Only the pictures should be dropped; copy the rest of the entries exactly.

Exercise material.

═══

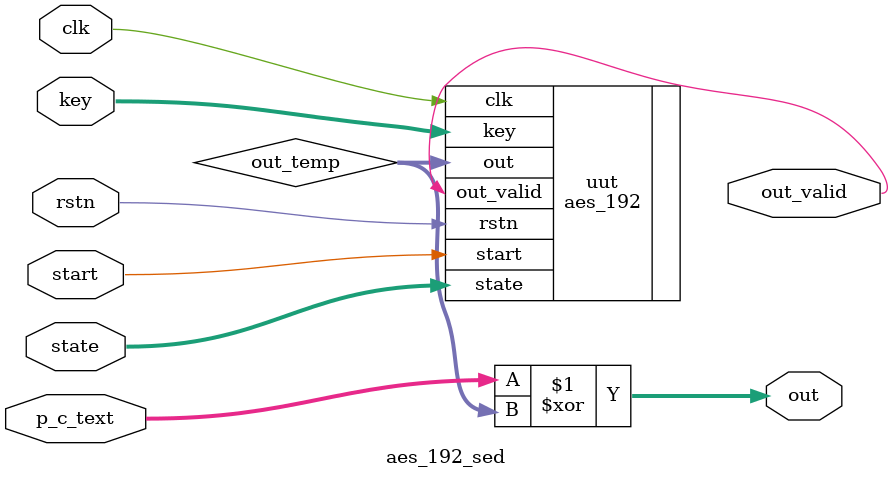
<source format=v>
/*
 * Description:
 * AES is implemented in CTR mode.
 * Give 128 bit input to "p_c_text" (plain/cipher text).
 * Give 192 bit key to "key".
 * Give 128 initial vector to "state".
 *
 * Conditions: 
 * Don't give new inputs and start until assertion of out_valid.
 * Start has to go from 0 to 1 for the correct starting.
 * "state" value should be same for both encryption and decryption.
 *
 * sed: Serialized Encryption and Decryption
 */

module aes_192_sed(clk, rstn, start, state, p_c_text, key, out, out_valid); 
    input          clk;
    input          rstn;
    input          start;
    input  [127:0] state, p_c_text;
    input  [191:0] key;
    output [127:0] out;
    output         out_valid;
	
    wire    [127:0] out_temp;
    wire     out_valid;
    
    // Instantiate the Unit Under Test (UUT)
	aes_192 uut (
		.clk(clk),
    .rstn(rstn),
		.start(start), 
		.state(state), 
		.key(key), 
		.out(out_temp),
		.out_valid(out_valid)
	);

    // Muxing p_c_text with output of AES core.
    assign out = p_c_text ^ out_temp;

endmodule


</source>
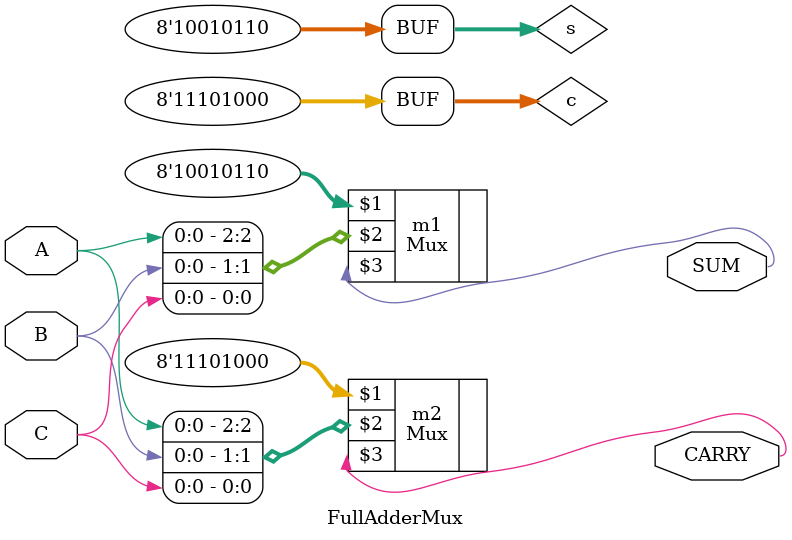
<source format=v>
`timescale 1ns / 1ps
module FullAdderMux(
    input A,
    input B,
    input C,
    output SUM,
    output CARRY
    );
	 
	 wire [7:0] s;
	 wire [7:0] c;
	 
	 assign s = 8'b1001_0110;
	 assign c = 8'b1110_1000;
	 Mux m1 (s,{A,B,C},SUM);
	 Mux m2 (c,{A,B,C},CARRY);
endmodule

</source>
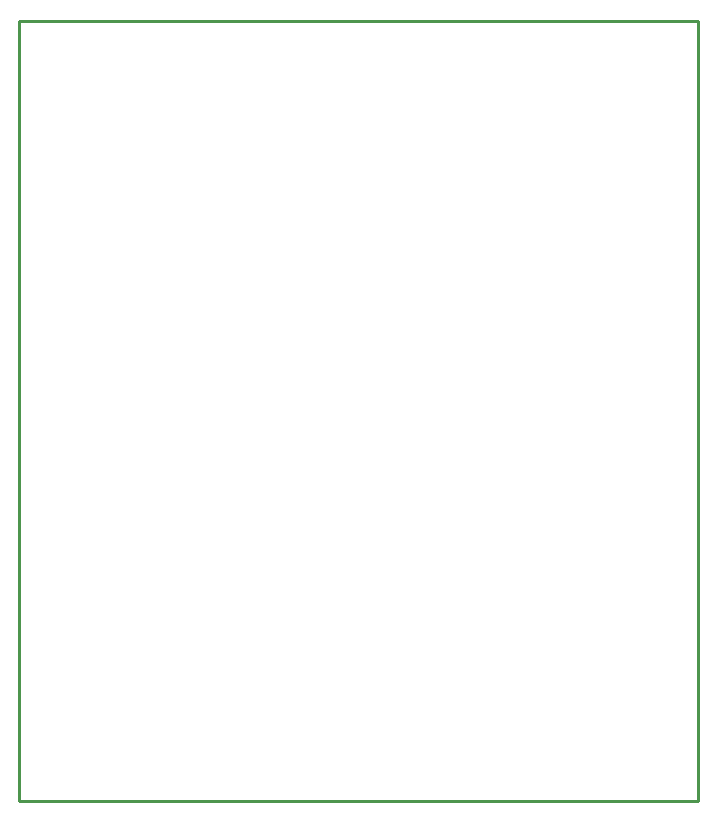
<source format=gbr>
G04 EAGLE Gerber X2 export*
%TF.Part,Single*%
%TF.FileFunction,Profile,NP*%
%TF.FilePolarity,Positive*%
%TF.GenerationSoftware,Autodesk,EAGLE,9.2.2*%
%TF.CreationDate,2019-01-17T14:04:39Z*%
G75*
%MOMM*%
%FSLAX34Y34*%
%LPD*%
%IN*%
%AMOC8*
5,1,8,0,0,1.08239X$1,22.5*%
G01*
%ADD10C,0.254000*%


D10*
X0Y0D02*
X575564Y0D01*
X575564Y660400D01*
X0Y660400D01*
X0Y0D01*
M02*

</source>
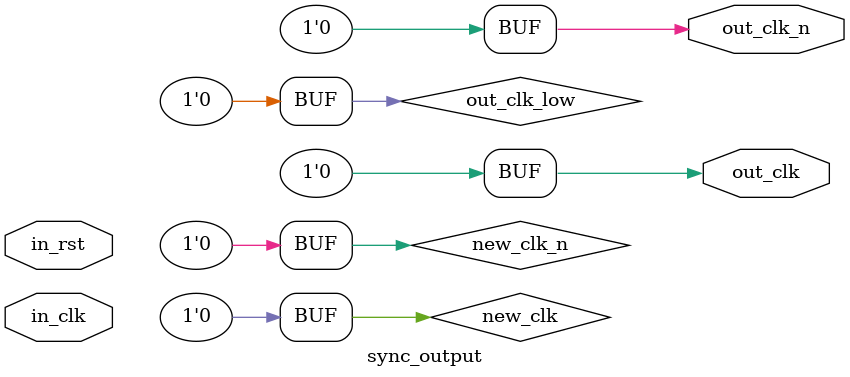
<source format=sv>
`timescale 1ns / 1ps

module sync_output #(
    parameter   GEN_CLOCK   = 0
) (
    input  wire                                           in_rst,
    input  wire                                           in_clk, 

    output reg                                            out_clk,
    output reg                                            out_clk_n 
);


reg out_clk_low = '0;
reg new_clk = '0;
reg new_clk_n = '0;

reg rstn_clk_l = '0;
reg rstn_clk   = '0;

always @ (posedge in_clk or negedge in_rst)
    if(!in_rst) begin
        rstn_clk   <= '0;
        rstn_clk_l <= '0;
    end
    else begin
        rstn_clk   <= rstn_clk_l;
        rstn_clk_l <= 1'b1;
    end


// OUTPUT CLOCK
always @ (posedge in_clk or negedge in_rst)
    if(!in_rst) begin
        out_clk   <= 2'b00;
        out_clk_n <= 2'b00;
    end
    else begin
        //out_clk   <= ~out_clk_n;
        //out_clk_n <= ~out_clk;
        {out_clk,out_clk_n} <= {out_clk,out_clk_n} + 2'b01;
    end
    
assign out_clk   = new_clk;
assign out_clk_n = new_clk_n;    


endmodule


</source>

═══

Answer to this exercise.
<source format=v>
/*
 * Description:
 * AES is implemented in CTR mode.
 * Give 128 bit input to "p_c_text" (plain/cipher text).
 * Give 192 bit key to "key".
 * Give 128 initial vector to "state".
 *
 * Conditions: 
 * Don't give new inputs and start until assertion of out_valid.
 * Start has to go from 0 to 1 for the correct starting.
 * "state" value should be same for both encryption and decryption.
 *
 * sed: Serialized Encryption and Decryption
 */

module aes_192_sed(clk, rstn, start, state, p_c_text, key, out, out_valid); 
    input          clk;
    input          rstn;
    input          start;
    input  [127:0] state, p_c_text;
    input  [191:0] key;
    output [127:0] out;
    output         out_valid;
	
    wire    [127:0] out_temp;
    wire     out_valid;
    
    // Instantiate the Unit Under Test (UUT)
	aes_192 uut (
		.clk(clk),
    .rstn(rstn),
		.start(start), 
		.state(state), 
		.key(key), 
		.out(out_temp),
		.out_valid(out_valid)
	);

    // Muxing p_c_text with output of AES core.
    assign out = p_c_text ^ out_temp;

endmodule


</source>
<source format=v>
`timescale 1ns / 1ps
module FullAdderMux(
    input A,
    input B,
    input C,
    output SUM,
    output CARRY
    );
	 
	 wire [7:0] s;
	 wire [7:0] c;
	 
	 assign s = 8'b1001_0110;
	 assign c = 8'b1110_1000;
	 Mux m1 (s,{A,B,C},SUM);
	 Mux m2 (c,{A,B,C},CARRY);
endmodule

</source>
<source format=gbr>
G04 EAGLE Gerber X2 export*
%TF.Part,Single*%
%TF.FileFunction,Profile,NP*%
%TF.FilePolarity,Positive*%
%TF.GenerationSoftware,Autodesk,EAGLE,9.2.2*%
%TF.CreationDate,2019-01-17T14:04:39Z*%
G75*
%MOMM*%
%FSLAX34Y34*%
%LPD*%
%IN*%
%AMOC8*
5,1,8,0,0,1.08239X$1,22.5*%
G01*
%ADD10C,0.254000*%


D10*
X0Y0D02*
X575564Y0D01*
X575564Y660400D01*
X0Y660400D01*
X0Y0D01*
M02*

</source>
<source format=sv>
`timescale 1ns / 1ps

module sync_output #(
    parameter   GEN_CLOCK   = 0
) (
    input  wire                                           in_rst,
    input  wire                                           in_clk, 

    output reg                                            out_clk,
    output reg                                            out_clk_n 
);


reg out_clk_low = '0;
reg new_clk = '0;
reg new_clk_n = '0;

reg rstn_clk_l = '0;
reg rstn_clk   = '0;

always @ (posedge in_clk or negedge in_rst)
    if(!in_rst) begin
        rstn_clk   <= '0;
        rstn_clk_l <= '0;
    end
    else begin
        rstn_clk   <= rstn_clk_l;
        rstn_clk_l <= 1'b1;
    end


// OUTPUT CLOCK
always @ (posedge in_clk or negedge in_rst)
    if(!in_rst) begin
        out_clk   <= 2'b00;
        out_clk_n <= 2'b00;
    end
    else begin
        //out_clk   <= ~out_clk_n;
        //out_clk_n <= ~out_clk;
        {out_clk,out_clk_n} <= {out_clk,out_clk_n} + 2'b01;
    end
    
assign out_clk   = new_clk;
assign out_clk_n = new_clk_n;    


endmodule


</source>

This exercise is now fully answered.